--- Document passage ---

Borowski’s protagonists are angry at each other. Their emotions are influenced by their situation as they are pitted against each other by people that control them. The fear of these people turns to rage because of their shared powerlessness. One of the prisoners says to another “Ah, you bloody Jewess! So you’re running from your own child! I’ll show you, you whore!” as he tries to prove his position of power to Germans (Puchner et al., 2017, p. 704).
Lispector’s portrayal of rage, on the other hand, shows it being partly directed towards the main protagonist herself. The woman hates not only her husband, her children, and her way of living but also her decisions that led to this life. She often curses and degrades herself with such harsh words as “what a slovenly, lazy bitch you’ve become” (Puchner et al., 2017, p. 814). It is safe to assume that the protagonist blames herself for her current situation.
Celan and Amichai
It is possible that Celan uses repetition to express the feelings of repetitiveness that he and the other people felt during the imprisonment. His use of metaphors shows the tragedy of the situation, while the constant reoccurrence of the same phrase only strengthens its force (Pritchett, 2014). Through these devices, Celan tries to show readers the everyday routine that he remembers to be both monotonous and hopeless. Boase-Beier (2014) states that such language also shows obsessive thoughts of the author connected to particular memories. Amichai uses metaphors without mentioning the Holocaust in many poems. Moreover, he rarely repeats them and usually uses metaphors as a way to talk about general situations. Celan, on the other hand, utilizes multiple metaphors for one event.
Literary Blog Entry
The themes of identity and relation of self to the other can be emphasized in these readings. All authors try to show their emotions connected to their past lives. While they all had similar experiences, their feelings find different ways of expression. For example, Borowski speculates about self, writing that some people found solace in rejecting such aspects as humanity and empathy to continue living.

--- Records supplied ---

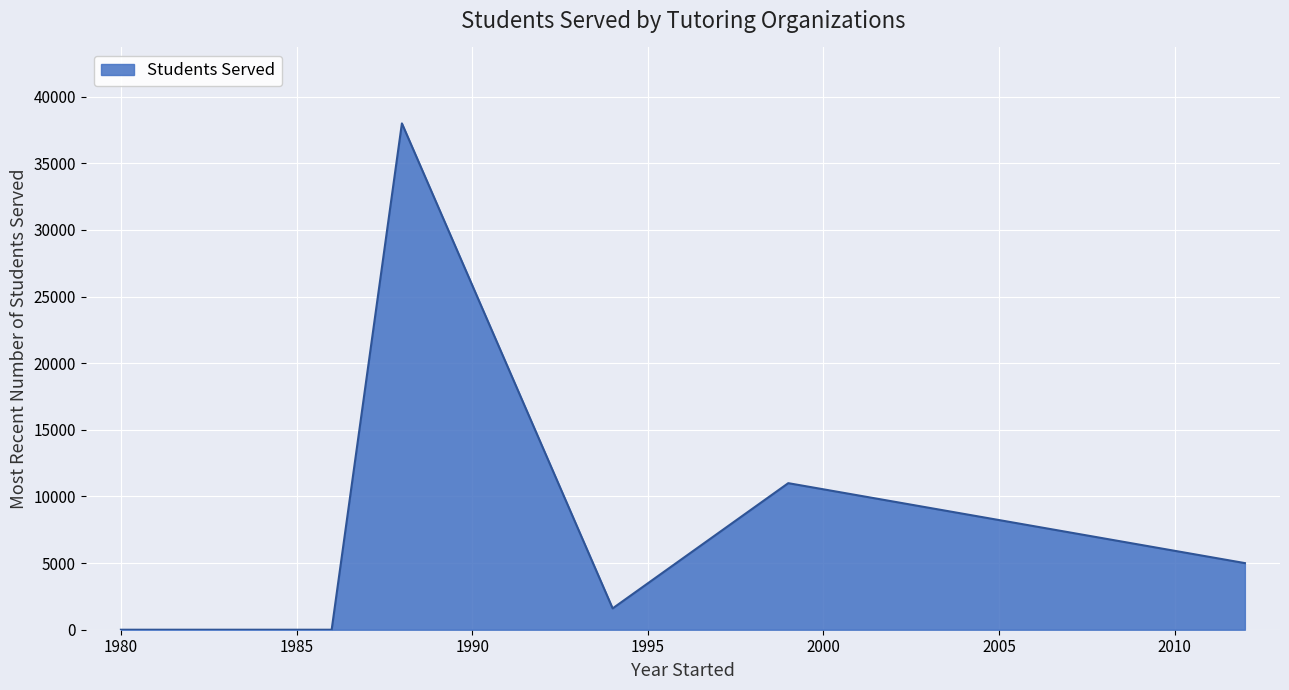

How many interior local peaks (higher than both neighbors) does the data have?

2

---
--- Records supplied ---

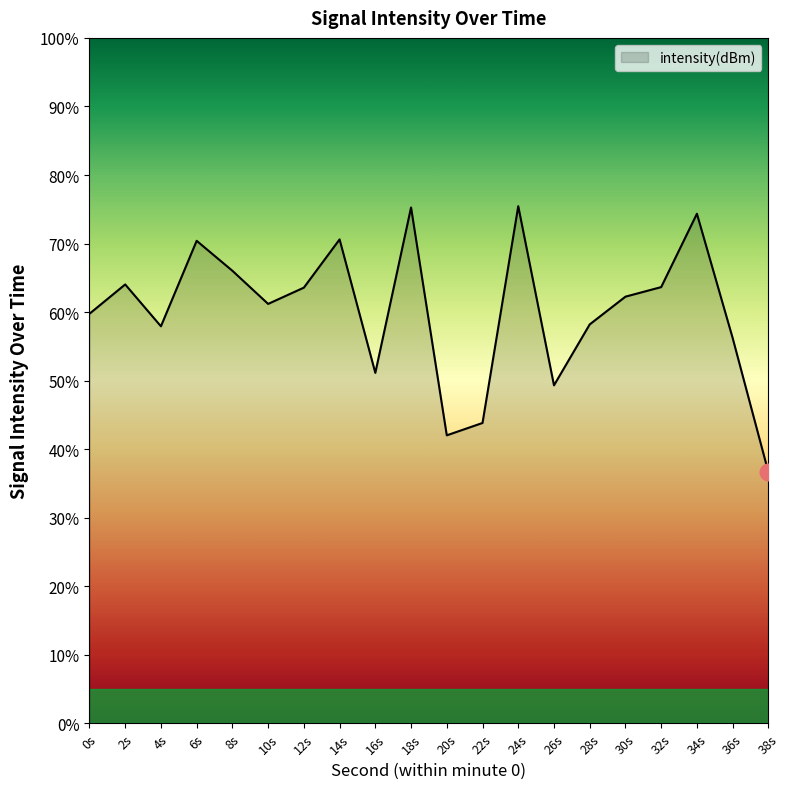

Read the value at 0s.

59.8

---

▶ [Brief 1]
Which writers whose works are analyzed appear in the literary analysis passage?
▶ [Brief 2]
Could you write what comes next in the literary analysis passage, starting after its last sentence?

▶ [Response area 1]
Borowski, Lispector, Celan, Amichai

▶ [Response area 2]
The author asks questions that make readers think about the necessity of distancing oneself from the troubles of others as a way to survive. Lispector talks about the problems of self-identification and self-hate. The author’s protagonist is unsure of herself first and foremost. She does not question other people as much as herself. While describing the character’s thoughts, Lispector writes “her open dressing gown revealed in the mirrors the intersected breasts of several women” highlighting that the woman may not recognize herself as one person (Puchner et al., 2017, p. 809). The contrast of these two themes shows that understanding of self and identity is a complex concept that can be looked at from different sides.
Post-war writings often explore internal conflicts of characters as some of them try to return to the processes and activities of normal life. It allows writers to reflect upon the actions and emotions that were perceived as normal during the years of the war and see whether the same aspects of their lives would change or stay the same. Some internal conflicts may be resolved because the problems are no longer present, while others do not go away with time. Thus, the post-war society lives with the changed perception of self. Popular culture often centers on the internal conflict of the main hero if he or she goes through some changes. Superheroes, for example, often battle their human side and heroic side and struggle with the concept of self.
Boase-Beier, J. (2014). Bringing home the Holocaust: Paul Celan’s Heimkehr in German and English. Translation and Literature, 23(2), 222-234.
Pritchett, P. (2014). How to write poetry after Auschwitz: The burnt book of Michael Palmer. Journal of Modern Literature, 37(3), 127-145.
Puchner, M., Akbari, S. C., Denecke, W., Dharwadker, V., Fuchs, B., Levine, C., … Wilson, E. (Eds.). (2015). The Norton anthology of world literature (3rd ed.) (Vol. 2). New York, NY: W.W. Norton & Company.